### Work to do:
[1] Retype the stretch of the makeup forum thread from "Setting Sprays_, set" through "here as well.".
[2] In the makeup forum thread, which setting spray is named as the only one on the market known not to contain alcohol?

### Provided text:

# Recommendations to keep my contour on my face.



## lottieox (Oct 10, 2020)

Hi guys!

I’ve always had a problem with keeping my contour on my face. I have started recently to get spots on my face and have been using a rimmel 24 hour primer with a 25 hour rimmel foundation. I set powder over my entire face because if I use powder contour without it and set my face with Kat Von d setting spray after throughout the day it goes patchy.
Even with powdering my full face and using powder contour after my cheeks still end up going blotchy along with the top of my forehead. Does anyone know how to keep makeup in place? This is driving me insane! Thank you


----------



## shellygrrl (Oct 10, 2020)

What's your skintype?


----------



## lottieox (Oct 10, 2020)

shellygrrl said:


> What's your skintype?


Hi there I’d say it was oily


----------



## shellygrrl (Oct 10, 2020)

And what's your skincare routine? (Please list specific products.) This is where your real prep starts, before you go in with makeup.

It can also be that either your primer, foundation, setting spray, setting powder, or a combination of all of them aren't right for you. I'll also note a lot of setting sprays contain alcohol which can sometimes make oiliness worse. (The only setting spray that I know of on the market that doesn't contain alcohol is the one Milk Makeup recently released.)


----------



## BeverlyTazz (Oct 11, 2020)

shellygrrl said:


> And what's your skincare routine? (Please list specific products.) This is where your real prep starts, before you go in with makeup.
> 
> It can also be that either your primer, foundation, setting spray, setting powder, or a combination of all of them aren't right for you. I'll also note a lot of setting sprays contain alcohol which can sometimes make oiliness worse. (The only setting spray that I know of on the market that doesn't contain alcohol is the one Milk Makeup recently released.)


This is great, my skin is oily as well. The setting spray helped me a lot.


----------



## osetara31 (Jan 10, 2022)

lottieox said:


> Hi guys!
> 
> I’ve always had a problem with keeping my contour on my face. I have started recently to get spots on my face and have been using a rimmel 24 hour primer with a 25 hour rimmel foundation. I set powder over my entire face because if I use powder contour without it and set my face with Kat Von d setting spray after throughout the day it goes patchy.
> Even with powdering my full face and using powder contour after my cheeks still end up going blotchy along with the top of my forehead. Does anyone know how to keep makeup in place? This is driving me insane! Thank you


Hello! If you want your makeup to stay in place, you should damp your makeup brushes with makeup setting spray and then apply your product with it, application becomes  very smooth and your base will look flawless. Also your makeup will last all day and won’t look blotchy.


----------



## makeupbyomar (Apr 18, 2022)

Glowqueenpk said:


> applying a setting spray before the base helps the foundation sit in place much longer. This also hydrates your face and removes any excess oils
> for more update visit our site link in my bio.



No this is incorrect. Also, setting sprays do not hydrate the skin, or remove excess oils.

*Set* = To put, lay or place (something) in a specified position or state.

*Spray* = Liquid that is blown or driven through, or forced out of a container through the air in the form of tiny drops.

Setting Sprays_, set _your foundation. Just like you don't apply powder first before your foundation.

Maybe I am old-school... In order to have a flawless face, you need to start with a clean, moisturized, supple face. Not have it layered with setting products _before _you start applying your foundation.

Yes, oily skin types need to be moisturized as well, with a moisturizer made for oily skins. Also primers are your best friend here as well.


----------

Dataset items:
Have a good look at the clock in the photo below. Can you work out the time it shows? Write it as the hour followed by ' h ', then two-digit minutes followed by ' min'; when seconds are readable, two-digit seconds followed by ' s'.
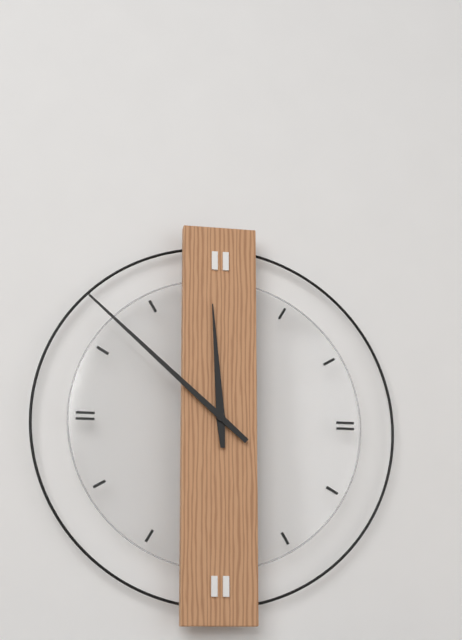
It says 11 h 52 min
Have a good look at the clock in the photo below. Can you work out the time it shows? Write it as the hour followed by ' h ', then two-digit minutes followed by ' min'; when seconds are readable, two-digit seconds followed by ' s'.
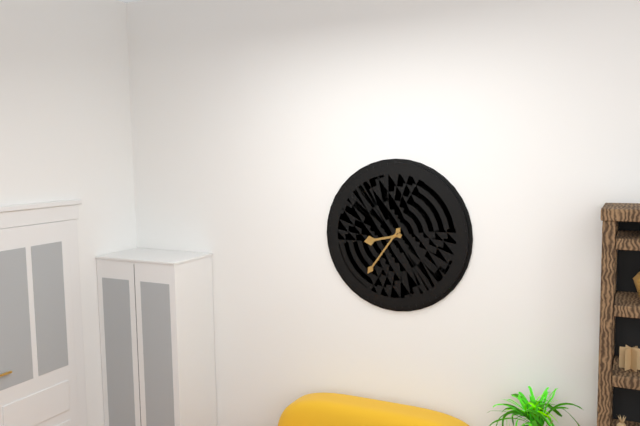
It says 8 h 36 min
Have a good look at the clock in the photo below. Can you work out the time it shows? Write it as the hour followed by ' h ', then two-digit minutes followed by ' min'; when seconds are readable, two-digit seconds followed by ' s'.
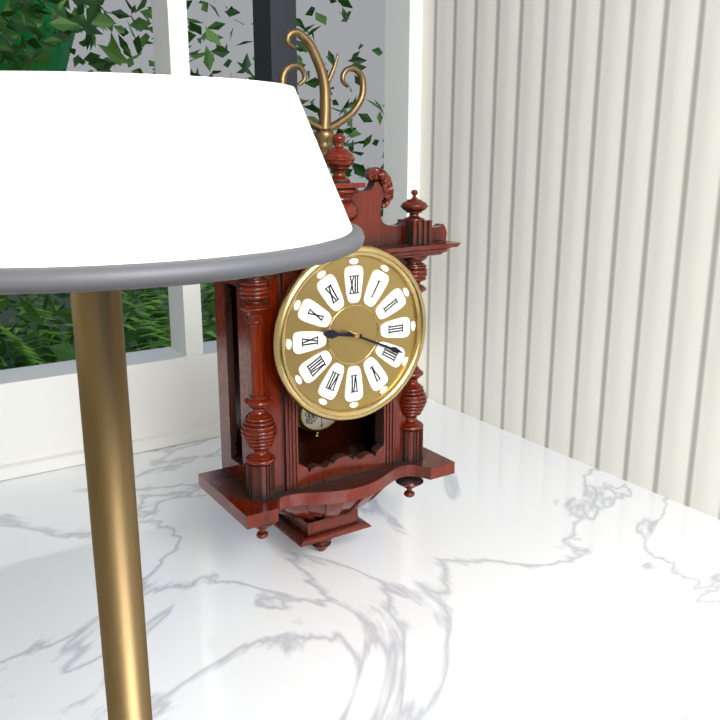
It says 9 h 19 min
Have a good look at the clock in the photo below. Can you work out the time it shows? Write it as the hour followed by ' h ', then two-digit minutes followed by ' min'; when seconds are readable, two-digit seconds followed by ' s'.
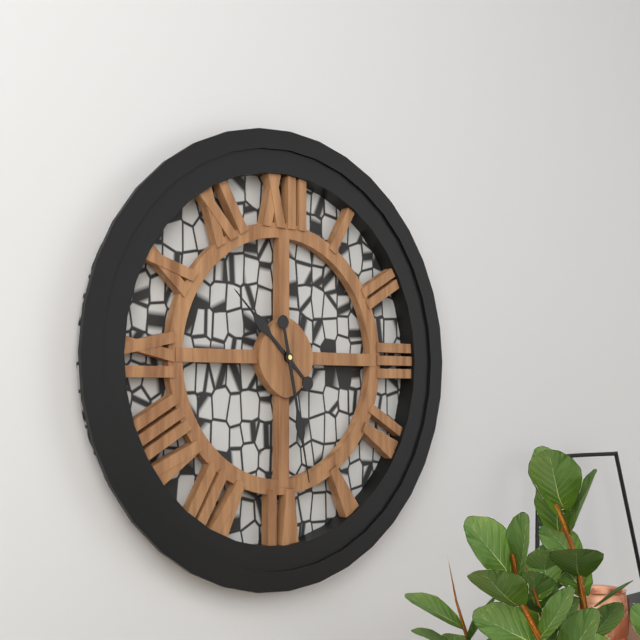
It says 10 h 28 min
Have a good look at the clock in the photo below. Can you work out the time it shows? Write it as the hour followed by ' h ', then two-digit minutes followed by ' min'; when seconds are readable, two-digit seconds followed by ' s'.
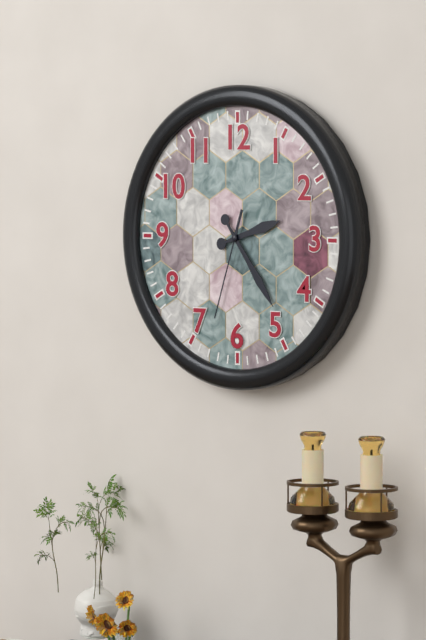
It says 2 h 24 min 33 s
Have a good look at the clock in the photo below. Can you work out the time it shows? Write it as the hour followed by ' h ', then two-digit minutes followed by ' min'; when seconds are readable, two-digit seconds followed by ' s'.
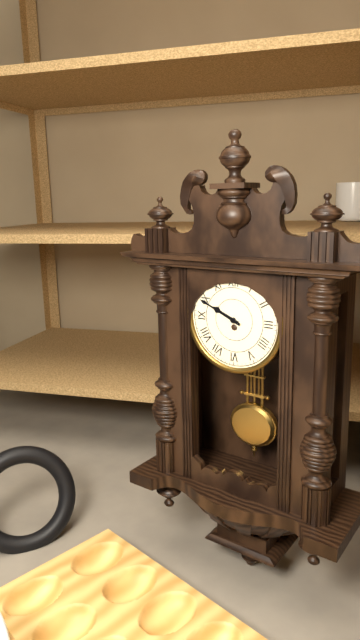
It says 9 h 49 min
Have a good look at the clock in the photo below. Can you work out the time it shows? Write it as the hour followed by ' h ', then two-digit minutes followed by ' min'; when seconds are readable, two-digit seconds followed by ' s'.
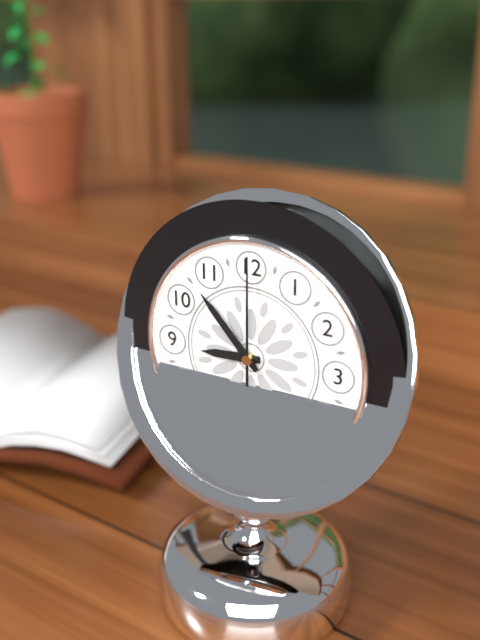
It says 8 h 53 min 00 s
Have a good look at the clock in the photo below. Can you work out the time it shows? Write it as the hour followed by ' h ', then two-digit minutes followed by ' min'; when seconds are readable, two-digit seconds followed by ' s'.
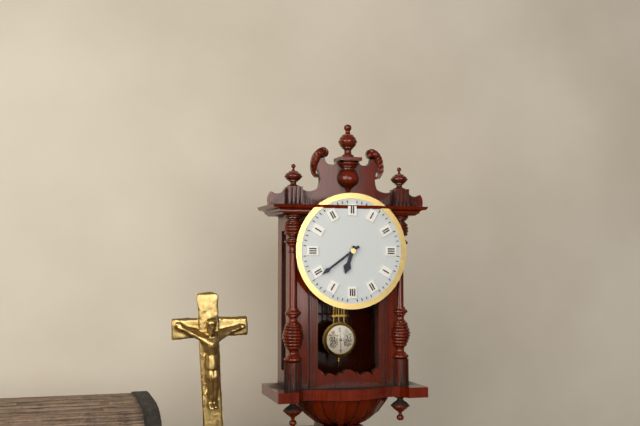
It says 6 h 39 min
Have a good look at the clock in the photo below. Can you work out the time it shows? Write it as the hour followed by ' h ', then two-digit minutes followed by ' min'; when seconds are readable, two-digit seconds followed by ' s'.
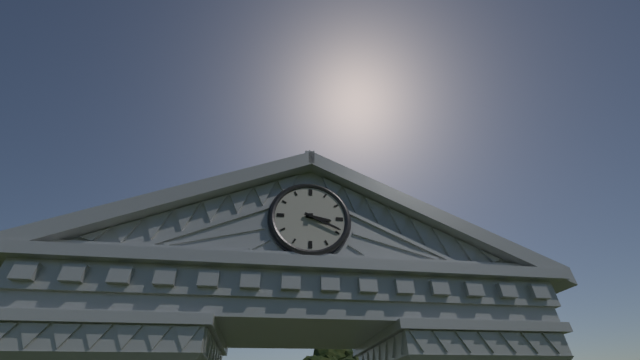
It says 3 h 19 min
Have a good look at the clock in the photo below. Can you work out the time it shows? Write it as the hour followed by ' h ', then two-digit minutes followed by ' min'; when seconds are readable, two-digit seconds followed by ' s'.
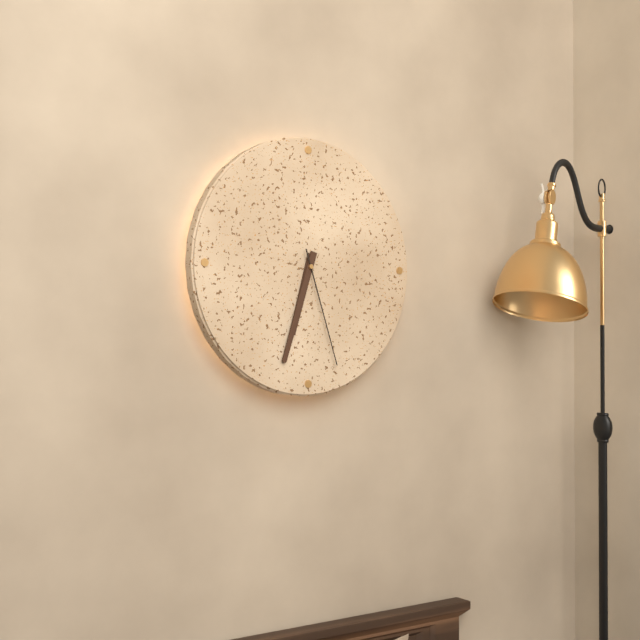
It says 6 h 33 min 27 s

### Replies:
[1]
Setting Sprays_, set _your foundation. Just like you don't apply powder first before your foundation.

Maybe I am old-school... In order to have a flawless face, you need to start with a clean, moisturized, supple face. Not have it layered with setting products _before _you start applying your foundation.

Yes, oily skin types need to be moisturized as well, with a moisturizer made for oily skins. Also primers are your best friend here as well.

[2] The one Milk Makeup recently released.